Een werkgever kan zich niet beroepen op een concurrentiebeding wanneer het eindigen of niet voortzetten van de arbeidsovereenkomst het gevolg is van ernstig verwijtbaar handelen of nalaten van de werkgever. Hier is bijvoorbeeld sprake van wanneer de situatie op de werkvloer dusdanig onveilig is dat het voortzetten van de arbeidsovereenkomst niet van de werknemer gevergd kan worden. Een beroep op het concurrentiebeding door de werkgever houdt in deze situatie geen stand in de rechtszaal. 

Onrechtmatige concurrentie zonder concurrentiebeding

Een werkgever neemt niet altijd een concurrentiebeding op in de arbeidsovereenkomsten met werknemers. Een werknemer staat daardoor in principe vrij in het uitvoeren van concurrerende werkzaamheden. Echter, er is  soms sprake van onrechtmatige concurrentie, terwijl geen concurrentiebeding is opgenomen.
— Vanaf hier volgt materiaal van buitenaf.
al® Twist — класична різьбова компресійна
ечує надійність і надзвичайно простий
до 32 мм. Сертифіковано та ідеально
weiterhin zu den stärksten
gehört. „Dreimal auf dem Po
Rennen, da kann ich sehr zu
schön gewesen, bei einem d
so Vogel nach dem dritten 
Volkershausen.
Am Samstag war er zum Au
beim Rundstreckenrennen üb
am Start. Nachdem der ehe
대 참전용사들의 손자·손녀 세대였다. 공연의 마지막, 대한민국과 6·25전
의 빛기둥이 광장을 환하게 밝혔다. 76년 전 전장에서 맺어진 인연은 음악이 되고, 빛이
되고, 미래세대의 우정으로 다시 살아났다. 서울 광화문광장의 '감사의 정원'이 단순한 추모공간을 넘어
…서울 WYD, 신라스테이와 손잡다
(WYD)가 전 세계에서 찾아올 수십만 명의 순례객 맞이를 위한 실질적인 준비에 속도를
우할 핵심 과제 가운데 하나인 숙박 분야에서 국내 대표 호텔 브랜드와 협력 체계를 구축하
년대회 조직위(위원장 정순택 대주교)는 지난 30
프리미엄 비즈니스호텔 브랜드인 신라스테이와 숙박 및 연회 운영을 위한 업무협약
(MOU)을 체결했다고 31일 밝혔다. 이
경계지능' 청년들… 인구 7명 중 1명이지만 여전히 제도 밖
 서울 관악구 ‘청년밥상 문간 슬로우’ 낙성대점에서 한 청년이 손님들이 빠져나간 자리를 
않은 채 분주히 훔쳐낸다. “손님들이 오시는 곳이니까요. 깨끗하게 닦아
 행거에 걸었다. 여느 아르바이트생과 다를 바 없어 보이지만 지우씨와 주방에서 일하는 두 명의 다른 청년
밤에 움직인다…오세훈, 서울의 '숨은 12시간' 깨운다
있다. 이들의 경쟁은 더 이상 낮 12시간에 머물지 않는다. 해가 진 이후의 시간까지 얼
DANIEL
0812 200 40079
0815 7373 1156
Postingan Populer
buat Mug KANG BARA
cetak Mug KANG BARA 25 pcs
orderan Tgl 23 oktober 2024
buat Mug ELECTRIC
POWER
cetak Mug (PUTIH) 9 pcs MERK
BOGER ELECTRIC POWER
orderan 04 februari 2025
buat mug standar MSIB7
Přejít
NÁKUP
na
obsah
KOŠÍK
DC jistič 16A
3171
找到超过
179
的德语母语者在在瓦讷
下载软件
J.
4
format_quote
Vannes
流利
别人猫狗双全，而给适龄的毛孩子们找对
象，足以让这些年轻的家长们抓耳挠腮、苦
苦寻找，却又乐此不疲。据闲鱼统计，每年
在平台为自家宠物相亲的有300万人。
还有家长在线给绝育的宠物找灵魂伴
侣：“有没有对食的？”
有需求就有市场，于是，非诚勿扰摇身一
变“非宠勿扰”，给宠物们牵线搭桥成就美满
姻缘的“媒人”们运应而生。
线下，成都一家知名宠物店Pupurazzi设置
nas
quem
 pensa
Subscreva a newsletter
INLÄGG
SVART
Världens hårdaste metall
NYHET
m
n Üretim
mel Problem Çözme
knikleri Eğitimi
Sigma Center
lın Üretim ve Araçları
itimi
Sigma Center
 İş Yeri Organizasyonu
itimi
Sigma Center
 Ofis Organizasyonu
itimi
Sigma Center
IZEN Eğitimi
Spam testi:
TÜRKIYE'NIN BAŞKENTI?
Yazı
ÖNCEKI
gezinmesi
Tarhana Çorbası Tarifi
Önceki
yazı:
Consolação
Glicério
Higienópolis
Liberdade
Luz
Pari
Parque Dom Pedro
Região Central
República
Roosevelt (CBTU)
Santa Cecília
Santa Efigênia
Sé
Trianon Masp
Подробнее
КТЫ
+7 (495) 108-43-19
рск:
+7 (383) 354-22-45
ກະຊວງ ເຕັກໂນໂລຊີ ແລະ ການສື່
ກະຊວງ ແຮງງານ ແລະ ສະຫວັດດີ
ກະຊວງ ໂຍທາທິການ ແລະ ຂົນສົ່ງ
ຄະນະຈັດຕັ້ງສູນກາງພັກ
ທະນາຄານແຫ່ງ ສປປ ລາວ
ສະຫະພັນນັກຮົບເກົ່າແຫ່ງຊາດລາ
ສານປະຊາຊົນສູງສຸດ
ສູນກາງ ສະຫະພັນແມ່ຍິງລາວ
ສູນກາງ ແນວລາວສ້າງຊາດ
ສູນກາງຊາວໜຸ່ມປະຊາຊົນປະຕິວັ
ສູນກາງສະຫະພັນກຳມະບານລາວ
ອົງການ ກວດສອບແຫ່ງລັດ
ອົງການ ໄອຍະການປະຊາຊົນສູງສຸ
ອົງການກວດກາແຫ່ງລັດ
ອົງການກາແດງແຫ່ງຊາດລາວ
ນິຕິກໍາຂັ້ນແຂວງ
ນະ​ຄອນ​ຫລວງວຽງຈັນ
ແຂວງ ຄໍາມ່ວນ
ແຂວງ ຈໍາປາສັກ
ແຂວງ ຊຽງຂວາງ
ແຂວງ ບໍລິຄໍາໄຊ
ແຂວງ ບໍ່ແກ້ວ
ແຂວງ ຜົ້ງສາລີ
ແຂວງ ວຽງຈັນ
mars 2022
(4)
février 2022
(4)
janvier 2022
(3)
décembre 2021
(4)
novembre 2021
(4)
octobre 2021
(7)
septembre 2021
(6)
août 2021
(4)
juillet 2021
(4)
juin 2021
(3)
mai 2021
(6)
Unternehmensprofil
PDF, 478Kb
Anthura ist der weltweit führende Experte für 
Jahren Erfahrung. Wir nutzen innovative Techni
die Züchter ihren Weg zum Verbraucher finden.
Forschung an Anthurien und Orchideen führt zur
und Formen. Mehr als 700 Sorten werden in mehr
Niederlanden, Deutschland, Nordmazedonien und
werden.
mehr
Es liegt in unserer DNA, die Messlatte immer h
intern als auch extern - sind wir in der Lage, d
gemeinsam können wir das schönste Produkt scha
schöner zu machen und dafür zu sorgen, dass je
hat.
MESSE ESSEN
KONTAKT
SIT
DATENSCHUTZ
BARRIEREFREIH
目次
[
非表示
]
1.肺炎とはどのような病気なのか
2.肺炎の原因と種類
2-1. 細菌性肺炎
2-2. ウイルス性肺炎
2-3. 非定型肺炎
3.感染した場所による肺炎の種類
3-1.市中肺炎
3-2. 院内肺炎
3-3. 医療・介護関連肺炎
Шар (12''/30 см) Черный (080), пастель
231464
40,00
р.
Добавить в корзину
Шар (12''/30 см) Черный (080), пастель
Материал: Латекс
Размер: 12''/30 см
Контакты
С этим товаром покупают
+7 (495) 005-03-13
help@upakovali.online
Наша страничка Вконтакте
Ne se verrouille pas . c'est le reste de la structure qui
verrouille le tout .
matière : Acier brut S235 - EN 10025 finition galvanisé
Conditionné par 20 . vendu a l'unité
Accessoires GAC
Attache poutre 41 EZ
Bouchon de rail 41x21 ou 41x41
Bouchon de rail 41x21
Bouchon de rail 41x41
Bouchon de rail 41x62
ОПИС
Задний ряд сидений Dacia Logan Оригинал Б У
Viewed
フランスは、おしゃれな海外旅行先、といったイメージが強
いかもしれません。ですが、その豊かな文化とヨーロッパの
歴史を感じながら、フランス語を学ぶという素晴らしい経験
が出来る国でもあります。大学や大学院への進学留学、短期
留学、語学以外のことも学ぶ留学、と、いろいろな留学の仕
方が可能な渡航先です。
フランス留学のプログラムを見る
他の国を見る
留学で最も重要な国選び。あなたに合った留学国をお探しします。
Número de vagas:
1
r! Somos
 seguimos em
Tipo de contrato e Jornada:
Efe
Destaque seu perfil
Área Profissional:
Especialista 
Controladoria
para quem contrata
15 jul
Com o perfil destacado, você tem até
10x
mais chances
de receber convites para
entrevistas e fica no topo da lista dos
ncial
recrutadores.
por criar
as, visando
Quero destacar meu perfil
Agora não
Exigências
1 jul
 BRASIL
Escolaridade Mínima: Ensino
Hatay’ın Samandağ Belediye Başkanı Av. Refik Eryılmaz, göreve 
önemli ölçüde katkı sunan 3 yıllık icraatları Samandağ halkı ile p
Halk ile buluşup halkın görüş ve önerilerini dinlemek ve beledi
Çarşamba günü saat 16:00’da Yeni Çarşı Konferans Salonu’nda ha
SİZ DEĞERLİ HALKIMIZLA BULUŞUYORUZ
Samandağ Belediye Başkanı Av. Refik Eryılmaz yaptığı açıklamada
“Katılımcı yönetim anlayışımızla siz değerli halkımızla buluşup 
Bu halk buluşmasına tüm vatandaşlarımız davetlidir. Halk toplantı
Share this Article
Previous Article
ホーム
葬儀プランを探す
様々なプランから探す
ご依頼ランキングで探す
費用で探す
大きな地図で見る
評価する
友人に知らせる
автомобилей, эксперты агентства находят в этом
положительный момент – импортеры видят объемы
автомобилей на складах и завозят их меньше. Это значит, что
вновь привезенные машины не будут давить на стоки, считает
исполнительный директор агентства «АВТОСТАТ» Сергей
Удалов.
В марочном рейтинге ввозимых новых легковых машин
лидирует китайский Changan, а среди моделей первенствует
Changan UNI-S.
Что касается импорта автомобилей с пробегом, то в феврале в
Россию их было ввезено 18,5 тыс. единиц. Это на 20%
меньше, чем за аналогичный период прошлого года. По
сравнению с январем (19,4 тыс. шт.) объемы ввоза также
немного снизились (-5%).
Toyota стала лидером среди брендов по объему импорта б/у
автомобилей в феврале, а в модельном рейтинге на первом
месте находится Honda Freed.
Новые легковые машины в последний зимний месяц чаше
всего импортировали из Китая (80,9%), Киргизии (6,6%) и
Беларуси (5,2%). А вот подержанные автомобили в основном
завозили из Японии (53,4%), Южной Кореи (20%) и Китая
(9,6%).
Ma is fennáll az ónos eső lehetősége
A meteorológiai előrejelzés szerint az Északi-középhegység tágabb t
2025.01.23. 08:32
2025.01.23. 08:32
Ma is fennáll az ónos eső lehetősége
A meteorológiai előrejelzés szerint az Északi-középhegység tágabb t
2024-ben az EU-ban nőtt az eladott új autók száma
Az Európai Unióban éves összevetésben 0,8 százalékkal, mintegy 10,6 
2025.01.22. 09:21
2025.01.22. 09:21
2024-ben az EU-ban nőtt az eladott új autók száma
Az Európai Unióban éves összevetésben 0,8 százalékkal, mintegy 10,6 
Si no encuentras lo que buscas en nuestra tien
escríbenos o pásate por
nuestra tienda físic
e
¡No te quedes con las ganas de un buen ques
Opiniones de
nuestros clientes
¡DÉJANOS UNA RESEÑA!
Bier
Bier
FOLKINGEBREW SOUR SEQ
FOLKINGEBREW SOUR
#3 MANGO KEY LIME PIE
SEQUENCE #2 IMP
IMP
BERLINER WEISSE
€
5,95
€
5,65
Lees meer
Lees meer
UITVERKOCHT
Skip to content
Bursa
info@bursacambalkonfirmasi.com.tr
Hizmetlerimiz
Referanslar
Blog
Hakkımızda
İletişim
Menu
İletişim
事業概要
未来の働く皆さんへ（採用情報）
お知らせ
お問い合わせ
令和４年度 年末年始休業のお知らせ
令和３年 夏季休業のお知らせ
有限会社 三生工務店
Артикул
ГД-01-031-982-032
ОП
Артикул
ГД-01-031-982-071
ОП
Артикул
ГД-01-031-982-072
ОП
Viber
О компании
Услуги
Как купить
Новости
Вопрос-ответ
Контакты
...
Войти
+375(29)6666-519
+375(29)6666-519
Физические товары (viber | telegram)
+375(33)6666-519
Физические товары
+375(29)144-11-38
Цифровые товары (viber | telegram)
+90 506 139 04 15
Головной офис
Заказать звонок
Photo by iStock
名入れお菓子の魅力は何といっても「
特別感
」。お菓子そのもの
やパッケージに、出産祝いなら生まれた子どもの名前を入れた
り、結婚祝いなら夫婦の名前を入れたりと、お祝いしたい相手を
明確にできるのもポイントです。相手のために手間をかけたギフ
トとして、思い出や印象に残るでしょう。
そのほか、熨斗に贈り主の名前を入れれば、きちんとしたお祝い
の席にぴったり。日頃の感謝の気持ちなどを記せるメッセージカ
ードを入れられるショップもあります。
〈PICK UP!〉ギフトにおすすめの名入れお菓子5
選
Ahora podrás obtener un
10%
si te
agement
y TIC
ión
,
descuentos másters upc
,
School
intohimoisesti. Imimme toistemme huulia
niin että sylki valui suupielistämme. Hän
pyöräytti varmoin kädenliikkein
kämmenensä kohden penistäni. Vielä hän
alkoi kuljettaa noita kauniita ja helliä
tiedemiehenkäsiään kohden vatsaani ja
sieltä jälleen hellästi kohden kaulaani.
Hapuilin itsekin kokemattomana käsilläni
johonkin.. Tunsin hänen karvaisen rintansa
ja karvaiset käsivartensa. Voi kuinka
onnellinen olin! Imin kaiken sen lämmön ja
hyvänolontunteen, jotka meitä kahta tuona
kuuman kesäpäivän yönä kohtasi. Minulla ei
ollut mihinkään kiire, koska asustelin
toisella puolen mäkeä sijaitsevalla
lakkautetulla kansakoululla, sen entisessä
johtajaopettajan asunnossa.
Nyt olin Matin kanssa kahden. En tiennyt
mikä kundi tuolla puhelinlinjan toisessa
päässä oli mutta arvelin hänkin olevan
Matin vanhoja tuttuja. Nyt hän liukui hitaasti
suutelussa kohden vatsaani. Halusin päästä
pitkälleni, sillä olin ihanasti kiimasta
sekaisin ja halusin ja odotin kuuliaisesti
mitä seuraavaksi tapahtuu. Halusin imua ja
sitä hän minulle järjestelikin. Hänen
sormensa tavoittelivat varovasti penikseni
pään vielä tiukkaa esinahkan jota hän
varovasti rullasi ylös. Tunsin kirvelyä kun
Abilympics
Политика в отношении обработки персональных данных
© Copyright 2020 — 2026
Uit het arrest Boogaard/Vesta HR 9 december 1955, NJ 1956/157  blijkt dat er van onrechtmatige concurrentie pas sprake is wanneer een voormalig werknemer gebruik maakt van kennis en gegevens omtrent klanten, opgedaan bij de voormalige werkgever, waarmee hij substantieel en stelselmatig duurzaam handelsdebiet van de voormalige werkgever afbreekt. Wanneer hier sprake van is, dient de werknemer op grond van onrechtmatige daad een schadevergoeding te betalen aan de werkgever. Tegenwoordig toetsen rechters nog steeds aan de voorwaarden uit het arrest Boogaard/Vesta wanneer geen concurrentiebeding is opgenomen. Ondanks dat arbeidsovereenkomsten niet altijd een concurrentiebeding bevatten, kan er dus wel degelijk sprake zijn van onrechtmatige concurrentie.